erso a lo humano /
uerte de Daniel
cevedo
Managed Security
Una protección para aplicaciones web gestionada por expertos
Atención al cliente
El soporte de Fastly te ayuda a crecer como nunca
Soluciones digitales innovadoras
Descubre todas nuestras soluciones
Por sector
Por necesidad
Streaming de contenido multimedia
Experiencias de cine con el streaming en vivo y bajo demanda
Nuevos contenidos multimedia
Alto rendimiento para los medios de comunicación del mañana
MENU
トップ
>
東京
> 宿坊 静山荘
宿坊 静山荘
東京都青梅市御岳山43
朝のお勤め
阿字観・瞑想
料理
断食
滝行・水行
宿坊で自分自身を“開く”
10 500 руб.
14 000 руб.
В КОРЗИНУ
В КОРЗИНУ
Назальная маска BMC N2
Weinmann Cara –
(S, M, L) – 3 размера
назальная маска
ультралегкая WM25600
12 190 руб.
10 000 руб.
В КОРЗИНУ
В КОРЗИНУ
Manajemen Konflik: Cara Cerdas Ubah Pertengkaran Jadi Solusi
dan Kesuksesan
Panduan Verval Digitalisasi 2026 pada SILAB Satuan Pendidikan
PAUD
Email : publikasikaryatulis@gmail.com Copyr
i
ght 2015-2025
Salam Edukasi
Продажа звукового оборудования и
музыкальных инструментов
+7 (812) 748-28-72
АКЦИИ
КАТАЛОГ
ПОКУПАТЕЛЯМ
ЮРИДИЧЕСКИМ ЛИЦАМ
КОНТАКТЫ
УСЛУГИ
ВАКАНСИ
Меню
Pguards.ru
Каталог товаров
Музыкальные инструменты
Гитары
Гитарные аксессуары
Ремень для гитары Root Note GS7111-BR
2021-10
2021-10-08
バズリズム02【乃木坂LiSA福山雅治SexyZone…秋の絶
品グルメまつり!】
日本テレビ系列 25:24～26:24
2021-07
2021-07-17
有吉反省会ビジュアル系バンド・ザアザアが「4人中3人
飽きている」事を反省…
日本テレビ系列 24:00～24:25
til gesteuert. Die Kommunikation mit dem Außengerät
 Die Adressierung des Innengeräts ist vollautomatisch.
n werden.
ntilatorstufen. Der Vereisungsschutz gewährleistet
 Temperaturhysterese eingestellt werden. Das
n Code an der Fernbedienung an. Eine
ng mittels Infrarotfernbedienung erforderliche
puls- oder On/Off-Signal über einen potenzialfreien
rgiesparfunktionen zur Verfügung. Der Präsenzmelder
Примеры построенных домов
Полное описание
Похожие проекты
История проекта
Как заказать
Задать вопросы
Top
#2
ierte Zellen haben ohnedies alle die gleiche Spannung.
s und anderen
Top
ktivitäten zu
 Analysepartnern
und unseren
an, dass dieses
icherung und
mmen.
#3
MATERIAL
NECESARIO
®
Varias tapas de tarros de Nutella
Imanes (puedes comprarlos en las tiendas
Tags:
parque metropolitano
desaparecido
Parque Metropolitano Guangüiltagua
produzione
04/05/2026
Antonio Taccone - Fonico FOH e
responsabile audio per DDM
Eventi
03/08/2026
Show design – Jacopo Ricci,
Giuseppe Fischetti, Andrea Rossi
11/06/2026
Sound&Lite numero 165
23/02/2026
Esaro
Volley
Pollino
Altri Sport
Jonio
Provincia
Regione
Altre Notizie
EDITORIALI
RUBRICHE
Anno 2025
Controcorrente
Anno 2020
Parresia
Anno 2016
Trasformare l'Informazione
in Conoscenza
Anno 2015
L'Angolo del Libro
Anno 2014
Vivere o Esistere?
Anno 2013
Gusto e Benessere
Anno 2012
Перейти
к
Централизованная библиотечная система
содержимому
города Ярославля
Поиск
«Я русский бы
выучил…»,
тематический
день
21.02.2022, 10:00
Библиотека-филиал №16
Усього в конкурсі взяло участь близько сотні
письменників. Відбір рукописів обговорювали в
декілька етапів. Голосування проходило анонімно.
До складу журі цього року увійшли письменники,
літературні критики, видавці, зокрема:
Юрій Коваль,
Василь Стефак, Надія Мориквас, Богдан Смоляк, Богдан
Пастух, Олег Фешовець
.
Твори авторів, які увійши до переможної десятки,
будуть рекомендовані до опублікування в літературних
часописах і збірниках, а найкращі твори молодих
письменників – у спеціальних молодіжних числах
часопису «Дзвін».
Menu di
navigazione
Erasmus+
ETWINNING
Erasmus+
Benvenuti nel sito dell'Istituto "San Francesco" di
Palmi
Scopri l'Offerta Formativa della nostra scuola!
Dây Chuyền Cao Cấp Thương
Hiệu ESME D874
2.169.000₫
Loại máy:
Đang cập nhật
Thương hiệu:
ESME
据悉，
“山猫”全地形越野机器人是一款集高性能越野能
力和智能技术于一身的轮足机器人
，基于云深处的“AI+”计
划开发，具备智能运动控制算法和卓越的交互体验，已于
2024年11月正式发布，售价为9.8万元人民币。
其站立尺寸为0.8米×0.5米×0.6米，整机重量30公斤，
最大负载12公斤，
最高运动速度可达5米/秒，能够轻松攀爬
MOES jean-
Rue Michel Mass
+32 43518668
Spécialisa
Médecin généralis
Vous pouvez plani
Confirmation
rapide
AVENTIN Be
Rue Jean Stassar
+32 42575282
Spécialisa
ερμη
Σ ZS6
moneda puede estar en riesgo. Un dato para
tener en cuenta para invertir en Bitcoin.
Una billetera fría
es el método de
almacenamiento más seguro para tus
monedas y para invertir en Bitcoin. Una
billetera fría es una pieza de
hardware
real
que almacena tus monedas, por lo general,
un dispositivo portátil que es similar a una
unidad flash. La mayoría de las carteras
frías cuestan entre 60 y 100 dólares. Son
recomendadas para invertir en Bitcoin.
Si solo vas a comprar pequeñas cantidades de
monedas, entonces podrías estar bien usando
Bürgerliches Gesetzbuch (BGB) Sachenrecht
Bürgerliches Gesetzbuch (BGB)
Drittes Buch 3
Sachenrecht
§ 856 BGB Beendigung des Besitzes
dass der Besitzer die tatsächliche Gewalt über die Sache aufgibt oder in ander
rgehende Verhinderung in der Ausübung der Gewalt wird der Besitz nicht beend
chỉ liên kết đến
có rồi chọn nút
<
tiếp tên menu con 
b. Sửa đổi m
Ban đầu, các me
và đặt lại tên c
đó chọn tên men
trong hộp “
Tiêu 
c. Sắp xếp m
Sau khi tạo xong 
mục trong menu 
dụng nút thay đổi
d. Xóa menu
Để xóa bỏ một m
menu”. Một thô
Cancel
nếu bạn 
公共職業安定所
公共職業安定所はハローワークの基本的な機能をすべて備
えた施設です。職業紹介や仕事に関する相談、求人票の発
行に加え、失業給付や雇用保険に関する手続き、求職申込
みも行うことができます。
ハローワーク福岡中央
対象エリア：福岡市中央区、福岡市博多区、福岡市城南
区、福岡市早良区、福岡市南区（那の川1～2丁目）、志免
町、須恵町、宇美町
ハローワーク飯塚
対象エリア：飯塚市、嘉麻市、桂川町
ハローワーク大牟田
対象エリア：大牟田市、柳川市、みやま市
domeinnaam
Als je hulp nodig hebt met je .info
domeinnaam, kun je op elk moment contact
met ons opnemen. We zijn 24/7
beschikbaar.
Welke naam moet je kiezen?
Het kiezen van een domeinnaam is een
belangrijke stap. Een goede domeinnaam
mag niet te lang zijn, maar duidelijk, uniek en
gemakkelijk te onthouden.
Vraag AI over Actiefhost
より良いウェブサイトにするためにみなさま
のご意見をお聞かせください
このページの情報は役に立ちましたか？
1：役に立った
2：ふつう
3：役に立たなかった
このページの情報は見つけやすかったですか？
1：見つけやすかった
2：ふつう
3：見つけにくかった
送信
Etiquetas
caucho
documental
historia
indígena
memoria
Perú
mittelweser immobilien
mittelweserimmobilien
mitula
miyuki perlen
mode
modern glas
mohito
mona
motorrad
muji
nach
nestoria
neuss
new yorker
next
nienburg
☆ ☆ ☆ ☆ ☆
- **Prompt**
Quote the listing above from its first line through the line containing "музыкальных инструментов", keeping every line identical to the original.

- **Reply**
erso a lo humano /
uerte de Daniel
cevedo
Managed Security
Una protección para aplicaciones web gestionada por expertos
Atención al cliente
El soporte de Fastly te ayuda a crecer como nunca
Soluciones digitales innovadoras
Descubre todas nuestras soluciones
Por sector
Por necesidad
Streaming de contenido multimedia
Experiencias de cine con el streaming en vivo y bajo demanda
Nuevos contenidos multimedia
Alto rendimiento para los medios de comunicación del mañana
MENU
トップ
>
東京
> 宿坊 静山荘
宿坊 静山荘
東京都青梅市御岳山43
朝のお勤め
阿字観・瞑想
料理
断食
滝行・水行
宿坊で自分自身を“開く”
10 500 руб.
14 000 руб.
В КОРЗИНУ
В КОРЗИНУ
Назальная маска BMC N2
Weinmann Cara –
(S, M, L) – 3 размера
назальная маска
ультралегкая WM25600
12 190 руб.
10 000 руб.
В КОРЗИНУ
В КОРЗИНУ
Manajemen Konflik: Cara Cerdas Ubah Pertengkaran Jadi Solusi
dan Kesuksesan
Panduan Verval Digitalisasi 2026 pada SILAB Satuan Pendidikan
PAUD
Email : publikasikaryatulis@gmail.com Copyr
i
ght 2015-2025
Salam Edukasi
Продажа звукового оборудования и
музыкальных инструментов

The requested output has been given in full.